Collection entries
-----

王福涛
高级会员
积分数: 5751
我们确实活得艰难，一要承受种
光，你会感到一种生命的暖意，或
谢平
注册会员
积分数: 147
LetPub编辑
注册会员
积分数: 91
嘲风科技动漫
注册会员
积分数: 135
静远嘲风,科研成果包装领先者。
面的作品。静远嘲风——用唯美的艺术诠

-----

Write out the records. Leave nothing out and change nothing.

王福涛
高级会员
积分数: 5751
我们确实活得艰难，一要承受种
光，你会感到一种生命的暖意，或
谢平
注册会员
积分数: 147
LetPub编辑
注册会员
积分数: 91
嘲风科技动漫
注册会员
积分数: 135
静远嘲风,科研成果包装领先者。
面的作品。静远嘲风——用唯美的艺术诠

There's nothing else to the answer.